The problem: Please render every line of the listing below as a numbered list, skipping blank lines and leaving out the pictures.

Data under study:
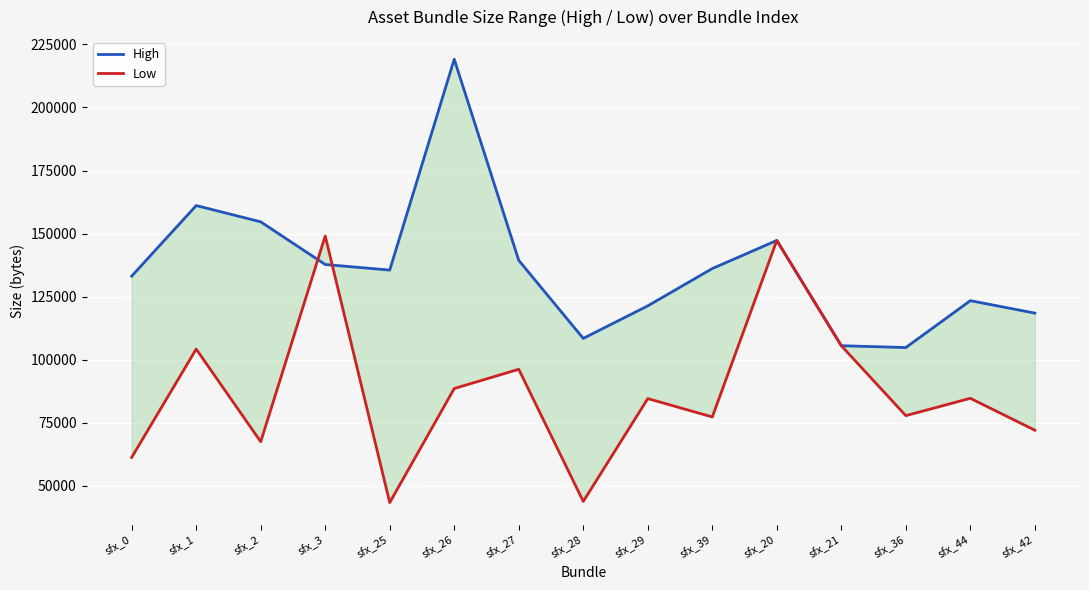

Between sfx_42 and sfx_1, which is larger?

sfx_1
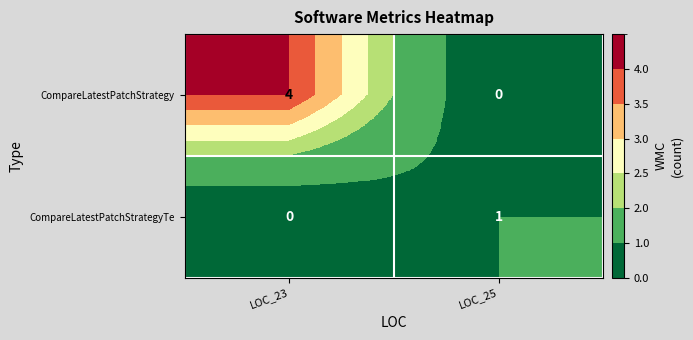

At which category is the sum across all series the highest?

LOC_23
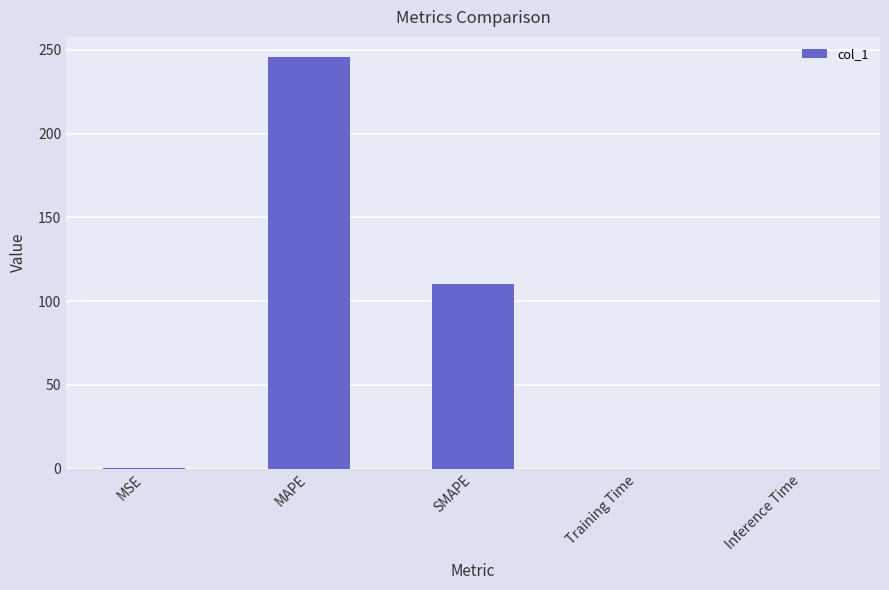

What is the sum of the values at MSE and Inference Time?

0.2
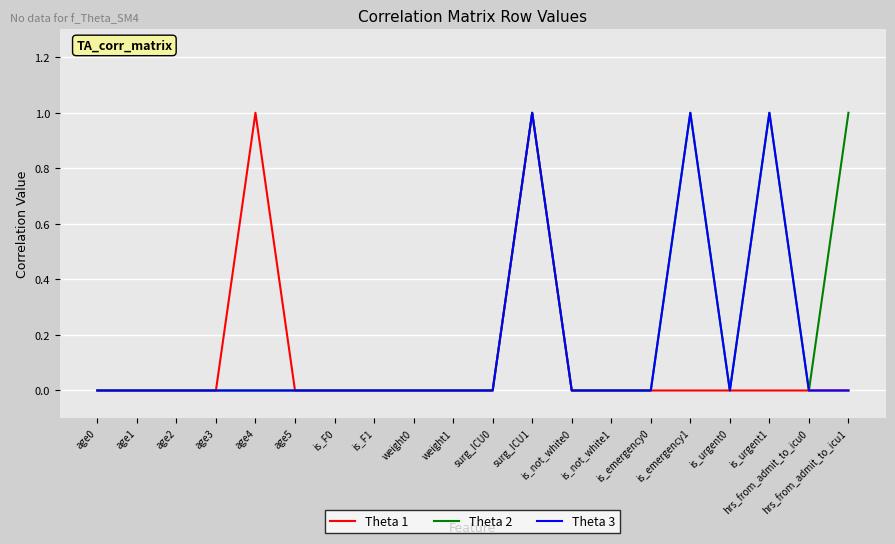

Rank the series by their average value, from lowest to highest.

Theta 1, Theta 3, Theta 2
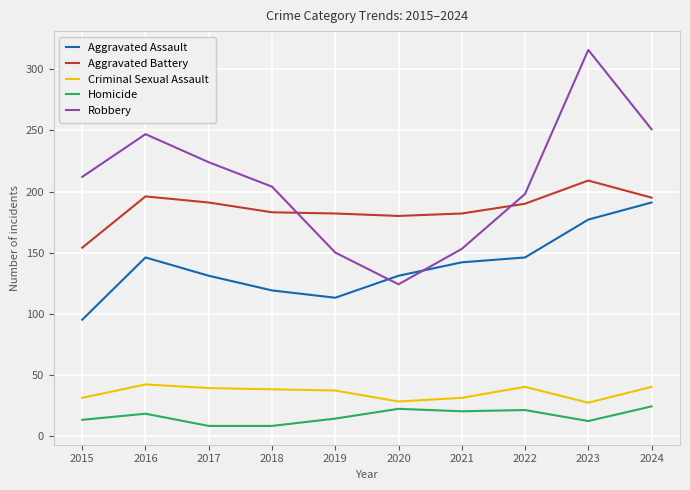

What is the difference between the maximum and minimum values in the Robbery series?

192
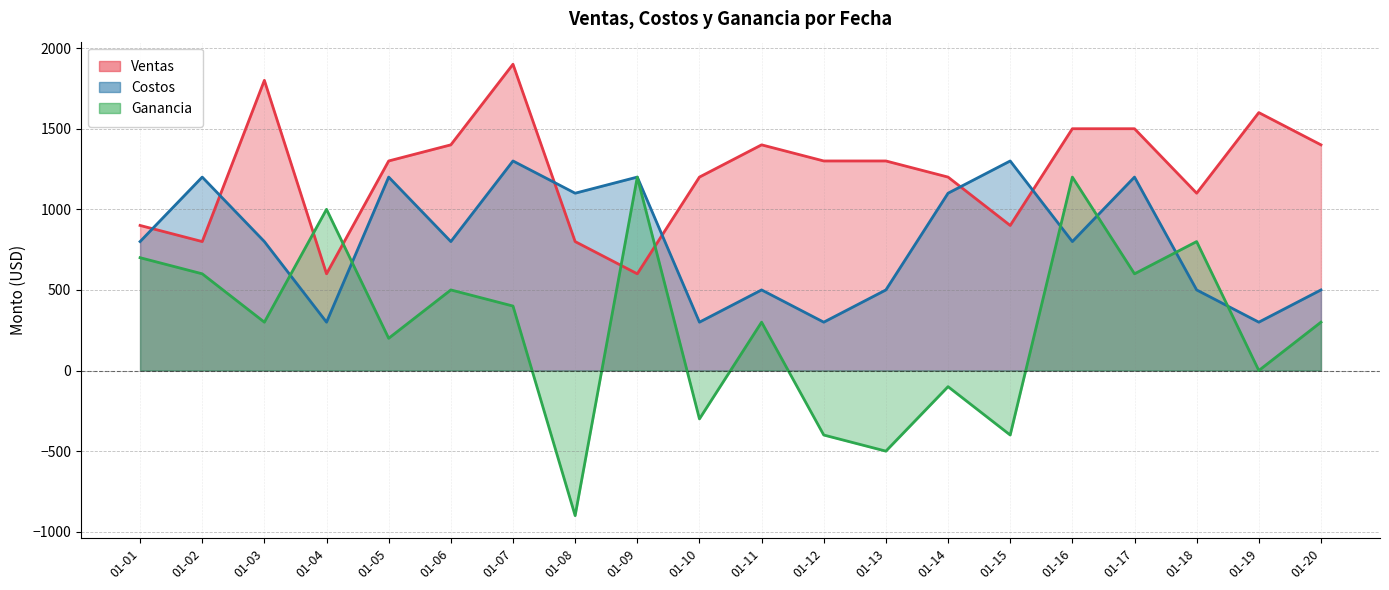

At 01-09, list the series in order from smallest to largest.

Ventas, Costos, Ganancia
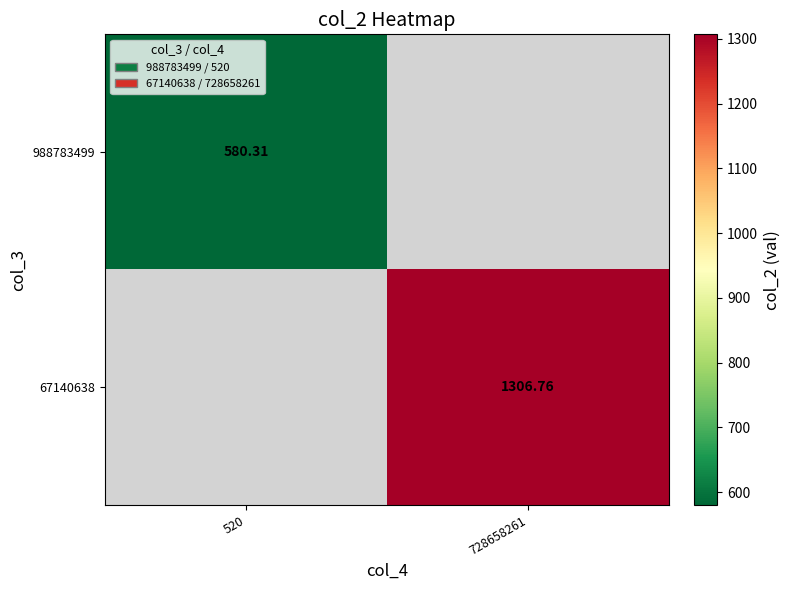

How many distinct data groups are displayed?

2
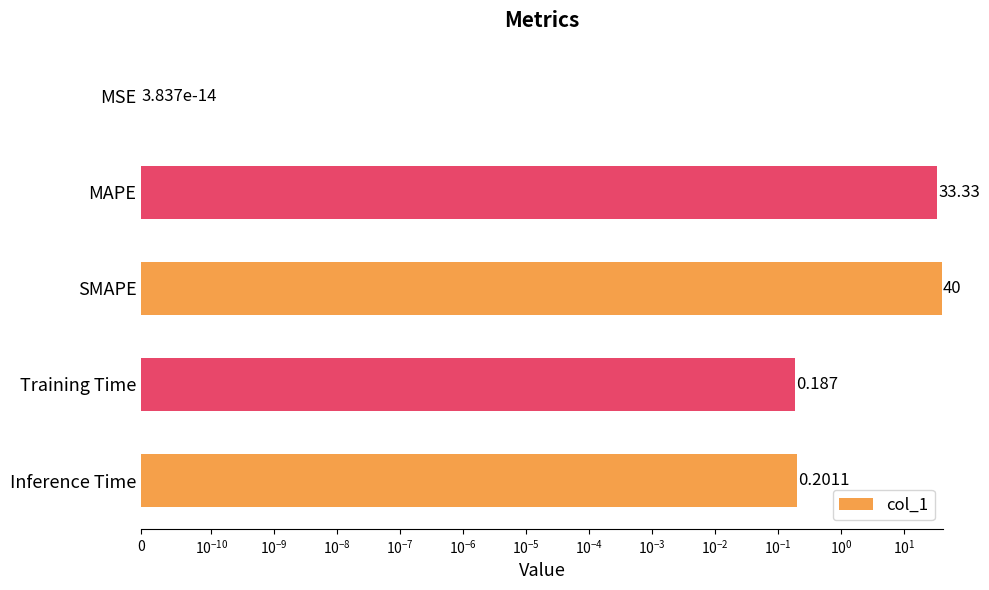

What is the value of the 3rd bar from the left?

40.0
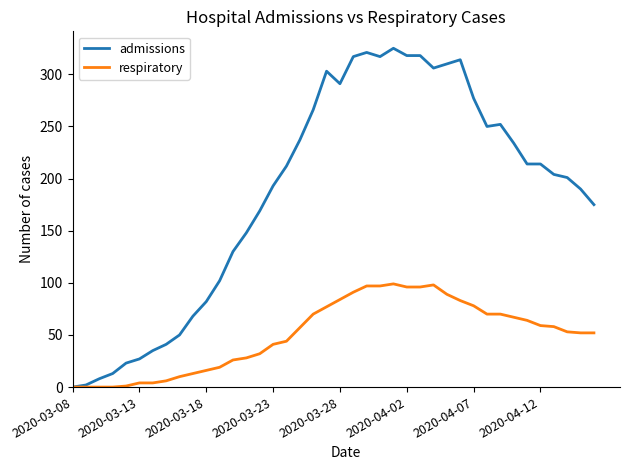

Which series has the largest range (max minus min)?

admissions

Solution below:
1. Between sfx_42 and sfx_1, which is larger?
2. sfx_1
3. At which category is the sum across all series the highest?
4. LOC_23
5. What is the sum of the values at MSE and Inference Time?
6. 0.2
7. Rank the series by their average value, from lowest to highest.
8. Theta 1, Theta 3, Theta 2
9. What is the difference between the maximum and minimum values in the Robbery series?
10. 192
11. At 01-09, list the series in order from smallest to largest.
12. Ventas, Costos, Ganancia
13. How many distinct data groups are displayed?
14. 2
15. What is the value of the 3rd bar from the left?
16. 40.0
17. Which series has the largest range (max minus min)?
18. admissions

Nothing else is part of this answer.